### Directions
Your answer should be one number, the count of lines in the data that hold "przesuwne".

### Data shown

********************

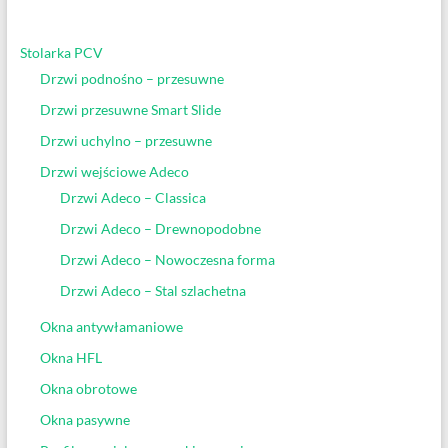
Stolarka PCV
Drzwi podnośno – przesuwne
Drzwi przesuwne Smart Slide
Drzwi uchylno – przesuwne
Drzwi wejściowe Adeco
Drzwi Adeco – Classica
Drzwi Adeco – Drewnopodobne
Drzwi Adeco – Nowoczesna forma
Drzwi Adeco – Stal szlachetna
Okna antywłamaniowe
Okna HFL
Okna obrotowe
Okna pasywne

********************

### Answer section
3